« La pénalisation n’est pas la solution pour la prostitution »

Patrick Hauvuy est directeur du centre de réinsertion Les Lucioles, à Nice. Il accueille les personnes prostituées et les réadapte à la société. La proposition de loi débattue à l’Assemblée ne l’enthousiasme pas. Plus que cela, il craint que le lien entre les dames de la rue et les associations soit rompu.

Quelles sont les particularités de la prostitution sur la Côte d’Azur ?

Le turn over est très important. Un tiers des personnes prostituées change par an. Nous avons du mal à créer un lien. Il y a tout de même 85% d’étrangers sur les trottoirs niçois. Nous estimons à 400 le nombre de personnes prostituées dans cette ville.

La prostitution plus locale existe quand même. Elle tourne autour de certains hôtels. Pour nous, c’est plus difficile à cerner. Mais cela reste à la marge.

Quelle est la position du Procureur de Nice concernant l’accusation de racolage actif pour les clients?

A Nice, le Procureur Eric de Montgolfier est déjà en faveur de l’inculpation des clients pour racolage actif. Sauf que les forces de l’ordre appliquent une pression importante sur ceux qu’ils arrêtent. Il peut y avoir de l’influence pour faux témoignage. Au final, c’est toujours sur la personne prostituée qui ramasse.

Quel est votre premier contact avec les personnes prostituées ?

Nous les rencontrons dans la rue en général. Ou parfois, elles viennent nous voir dans nos locaux. Elles ont une vie en marge de la société. Souvent, l’accès au droit commun leur est fermé. Nous essayons d’aborder avec elles les problèmes et les thèmes qui les intéressent.

Quels sont-ils ?

Tout ce qui est commun, quotidien pour nous : l’accès à l’administration, à la santé. Elles nous posent beaucoup de questions sur le logement et les aides financières possibles. La particularité sur la Côte d’azur, c’est qu’il y a beaucoup de personnes étrangères. Donc, en plus des travailleurs sociaux, éducateurs nous avons aussi deux médiatrices: une Bulgare et une Nigériane.

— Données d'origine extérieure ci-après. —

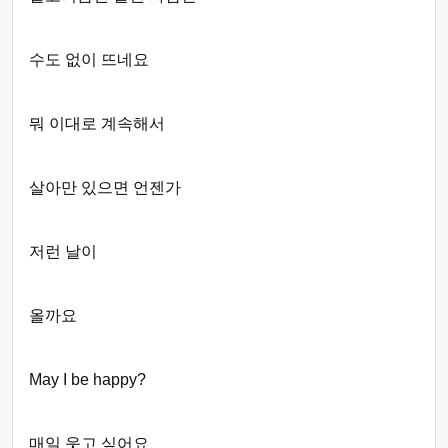
수도 없이 뜨네요
뭐 이대로 계속해서
살아만 있으면 언젠가
저런 날이
올까요
May I be happy?
매일 웃고 싶어요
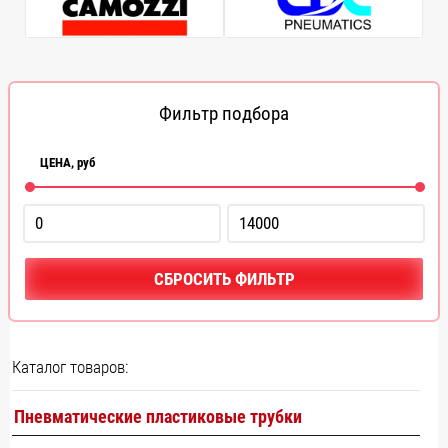
Фильтр подбора
ЦЕНА,
руб
СБРОСИТЬ ФИЛЬТР
Каталог товаров:
Пневматические пластиковые трубки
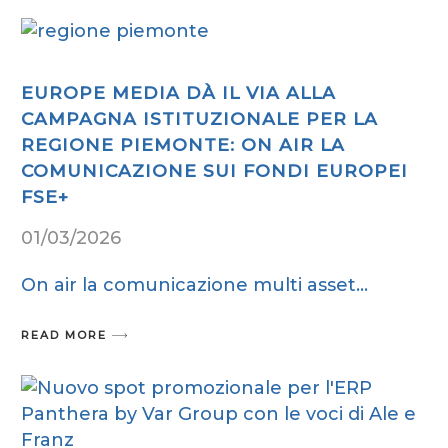
EUROPE MEDIA DÀ IL VIA ALLA
CAMPAGNA ISTITUZIONALE PER LA
REGIONE PIEMONTE: ON AIR LA
COMUNICAZIONE SUI FONDI EUROPEI
FSE+
01/03/2026
On air la comunicazione multi asset
READ MORE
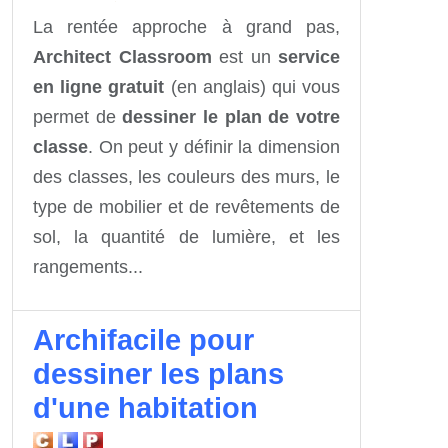
La rentée approche à grand pas,
Architect Classroom
est un
service
en ligne gratuit
(en anglais) qui vous
permet
de
dessiner le plan de votre
classe
. On peut y définir la dimension
des
classes
,
les couleurs
des murs,
le
type de
mobilier et de
revêtements de
sol,
la quantité de lumière,
et les
rangements...
Archifacile pour
dessiner les plans
d'une habitation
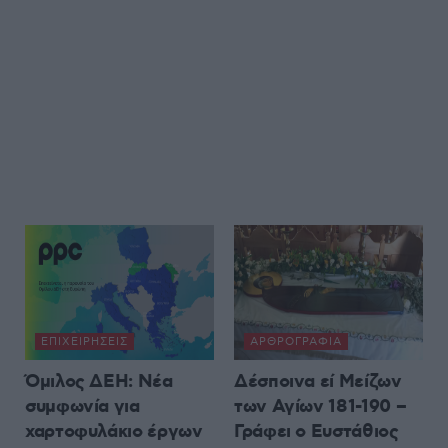
ΕΠΙΧΕΙΡΉΣΕΙΣ
ΑΡΘΡΟΓΡΑΦΊΑ
Όμιλος ΔΕΗ: Νέα
Δέσποινα εί Μείζων
συμφωνία για
των Αγίων 181-190 –
χαρτοφυλάκιο έργων
Γράφει ο Ευστάθιος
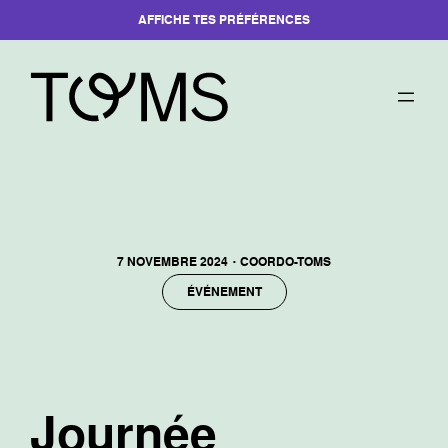
AFFICHE TES PRÉFÉRENCES
Aller
au
contenu
·
7 NOVEMBRE 2024
COORDO-TOMS
ÉVÉNEMENT
Journée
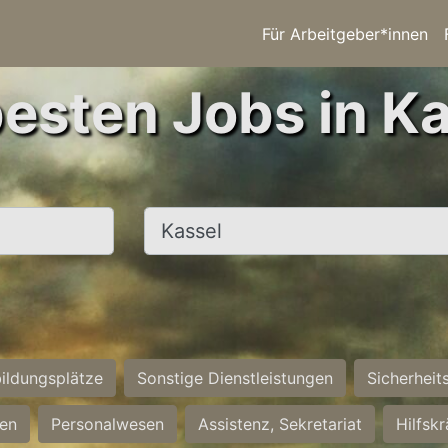
Für Arbeitgeber*innen
besten Jobs in Ka
Ort, Stadt
ildungsplätze
Sonstige Dienstleistungen
Sicherheit
ten
Personalwesen
Assistenz, Sekretariat
Hilfsk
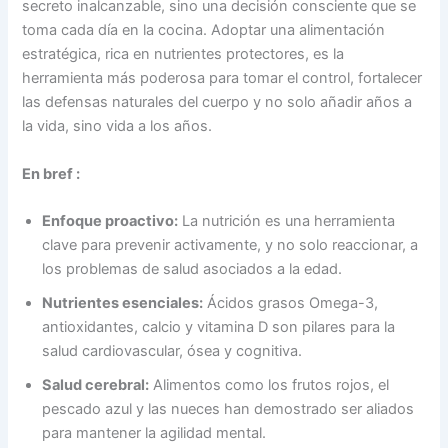
secreto inalcanzable, sino una decisión consciente que se
toma cada día en la cocina. Adoptar una alimentación
estratégica, rica en nutrientes protectores, es la
herramienta más poderosa para tomar el control, fortalecer
las defensas naturales del cuerpo y no solo añadir años a
la vida, sino vida a los años.
En bref :
Enfoque proactivo:
La nutrición es una herramienta
clave para prevenir activamente, y no solo reaccionar, a
los problemas de salud asociados a la edad.
Nutrientes esenciales:
Ácidos grasos Omega-3,
antioxidantes, calcio y vitamina D son pilares para la
salud cardiovascular, ósea y cognitiva.
Salud cerebral:
Alimentos como los frutos rojos, el
pescado azul y las nueces han demostrado ser aliados
para mantener la agilidad mental.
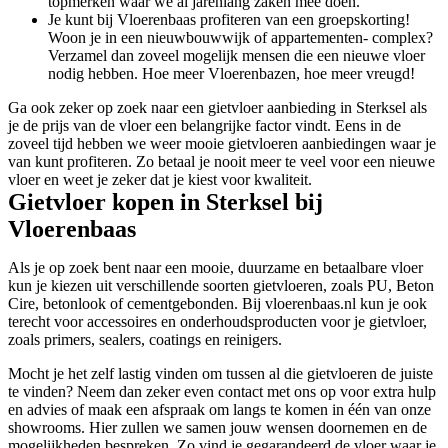
topmerken waar we al jarenlang zaken mee doen.
Je kunt bij Vloerenbaas profiteren van een groepskorting!
Woon je in een nieuwbouwwijk of appartementen- complex?
Verzamel dan zoveel mogelijk mensen die een nieuwe vloer
nodig hebben. Hoe meer Vloerenbazen, hoe meer vreugd!
Ga ook zeker op zoek naar een gietvloer aanbieding in Sterksel als
je de prijs van de vloer een belangrijke factor vindt. Eens in de
zoveel tijd hebben we weer mooie gietvloeren aanbiedingen waar je
van kunt profiteren. Zo betaal je nooit meer te veel voor een nieuwe
vloer en weet je zeker dat je kiest voor kwaliteit.
Gietvloer kopen in Sterksel bij
Vloerenbaas
Als je op zoek bent naar een mooie, duurzame en betaalbare vloer
kun je kiezen uit verschillende soorten gietvloeren, zoals PU, Beton
Cire, betonlook of cementgebonden. Bij vloerenbaas.nl kun je ook
terecht voor accessoires en onderhoudsproducten voor je gietvloer,
zoals primers, sealers, coatings en reinigers.
Mocht je het zelf lastig vinden om tussen al die gietvloeren de juiste
te vinden? Neem dan zeker even contact met ons op voor extra hulp
en advies of maak een afspraak om langs te komen in één van onze
showrooms. Hier zullen we samen jouw wensen doornemen en de
mogelijkheden bespreken. Zo vind je gegarandeerd de vloer waar je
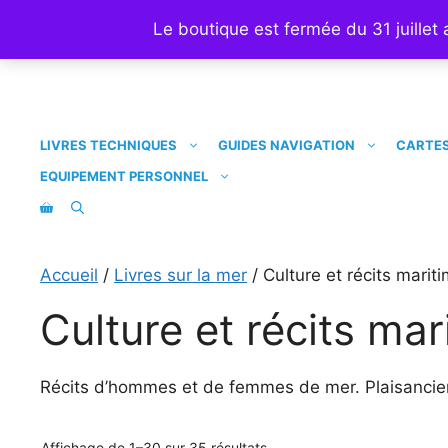
Aller
Le boutique est fermée du 31 juillet
au
contenu
LIVRES TECHNIQUES
GUIDES NAVIGATION
CARTES
EQUIPEMENT PERSONNEL
Accueil
/
Livres sur la mer
/ Culture et récits marit
Culture et récits mar
Récits d’hommes et de femmes de mer. Plaisancier
Trié
Affichage de 1–30 sur 35 résultats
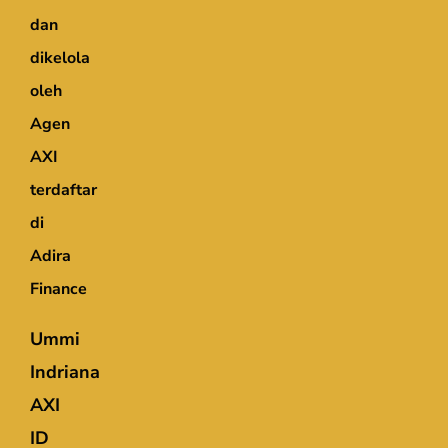
dan
dikelola
oleh
Agen
AXI
terdaftar
di
Adira
Finance
Ummi
Indriana
AXI
ID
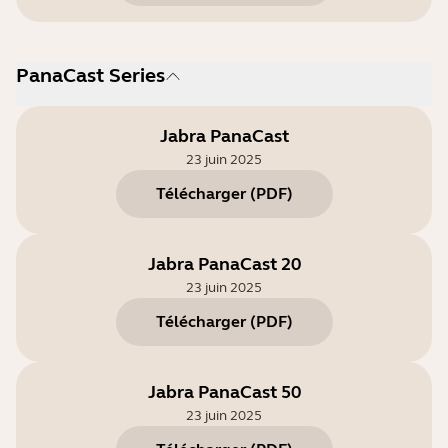
PanaCast Series
Jabra PanaCast
23 juin 2025
Télécharger
(
PDF
)
Jabra PanaCast 20
23 juin 2025
Télécharger
(
PDF
)
Jabra PanaCast 50
23 juin 2025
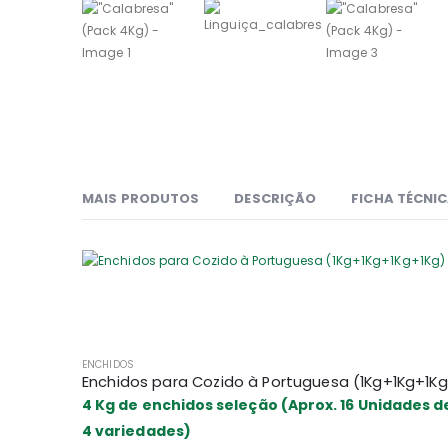
MAIS PRODUTOS
DESCRIÇÃO
FICHA TÉCNI
ENCHIDOS
E
4 Kg de enchidos seleção (Aprox. 16 Unidades d
4 variedades)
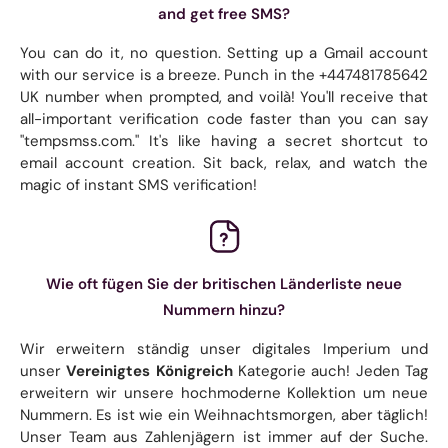
and get free SMS?
You can do it, no question. Setting up a Gmail account
with our service is a breeze. Punch in the +447481785642
UK number when prompted, and voilà! You'll receive that
all-important verification code faster than you can say
"tempsmss.com." It's like having a secret shortcut to
email account creation. Sit back, relax, and watch the
magic of instant SMS verification!
Wie oft fügen Sie der britischen Länderliste neue
Nummern hinzu?
Wir erweitern ständig unser digitales Imperium und
unser
Vereinigtes Königreich
Kategorie auch! Jeden Tag
erweitern wir unsere hochmoderne Kollektion um neue
Nummern. Es ist wie ein Weihnachtsmorgen, aber täglich!
Unser Team aus Zahlenjägern ist immer auf der Suche.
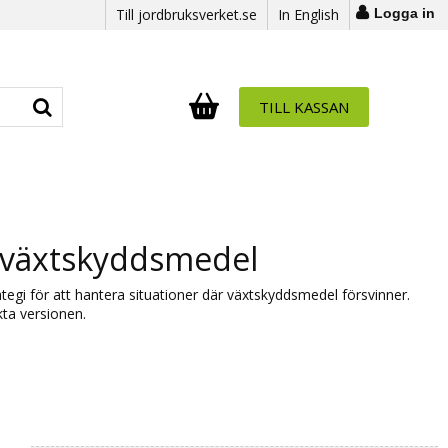
Till jordbruksverket.se
In English
Logga in
TILL KASSAN
Antal i varukorg:
.
r växtskyddsmedel
tegi för att hantera situationer där växtskyddsmedel försvinner.
kta versionen.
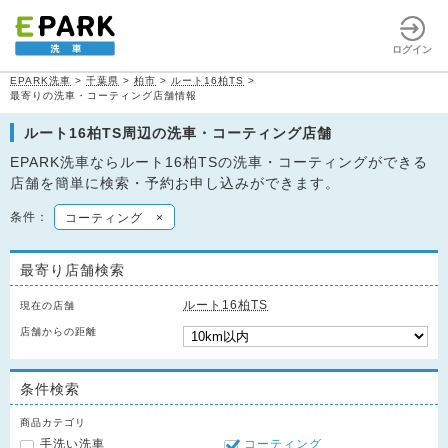
ログイン
EPARK洗車
>
千葉県
>
柏市
>
ルート16柏TS
>
最寄りの洗車・コーティング店舗情報
ルート16柏TS周辺の洗車・コーティング店舗
EPARK洗車ならルート16柏TSの洗車・コーティングができる
店舗を簡単に検索・予約お申し込みができます。
条件：
コーティング
×
最寄り店舗検索
ルート16柏TS
現在の店舗
店舗からの距離
条件検索
商品カテゴリ
手洗い洗車
コーティング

Sur quels axes basez-vous votre lutte contre la prostitution ?

Depuis dix ans, nous parcourons les pays d’Europe de l’Est et d’Afrique pour faire de la prévention. Les publics adolescents sont les plus vulnérables à l’exploitation de la personne. La prostitution est de la traite d’êtres humains et il faut expliquer que ça ne sert à rien. La motivation principale est toujours l’argent. Elles partent à cause de la misère économique.

Qu’est-ce que la proposition de loi Bousquet change à cette situation ?

C’est bien que la France se revendique abolitionniste, à nouveau. Cela dit, ce qui prévaut dans cette résolution, c’est le trouble à l’ordre public. Moi, je préfère qu’on applique les lois déjà prévues plutôt que de créer une couche de plus au mille-feuilles législatif. Les lois existent déjà. Aujourd’hui, les députés trouvent les manifestations de la prostitution gênantes : le bruit, les préservatifs sur le trottoir. C’est contre ça qu’ils veulent lutter. Leur but n’est pas d’aider les victimes. La pénalisation des clients est un outil législatif à très court terme.

Pensez-vous que la pénalisation des clients sera appliquée ?

Imaginez. Imaginez qu’on arrête M Tout le Monde comme client de la prostitution. Ce sera le choc. Les clients ne sont pas des pervers mais n’importe qui. Les mettre en garde à vue, si c’est le cas, est très compliqué. Des hommes de tout âge, votre épicier par exemple. En plus, ce ne sera pas appliqué car les forces de l’ordre ont autre chose à faire.

Qu’est ce que cela va changer pour Les Lucioles?

Ca va rendre notre travail impossible ! Si les clients sont pénalisés, ils ne viendront plus dans la rue. Les filles vont se cacher. Les annonces internet et dans les journaux vont se développer. Nous n’aurons plus moyen de rentrer en contact avec elles. C’est dangereux.

Et pour les personnes prostituées ?

Elles ne pourront plus identifier les risques. Quand on est dans la rue, on voit la personne. Elles peuvent se dire : « Celui-là a l’air drogué » ou « C’est lui qui me parle mais ils sont trois dans la voiture ». Elles s’entraident et pourtant, il y a énormément d’agressions. Imaginez ce que ca va être quand elles seront seules dans leur appartement… Dans la rue, la prostitution est moins dangereuse.

Quelles pourraient-être les solutions ?

Je crois en l’éducation. Il faut réenseigner les rapports de genre et les rapports à la sexualité. Il faut apprendre à réfléchir autrement. La pénalisation n’est pas toujours la solution.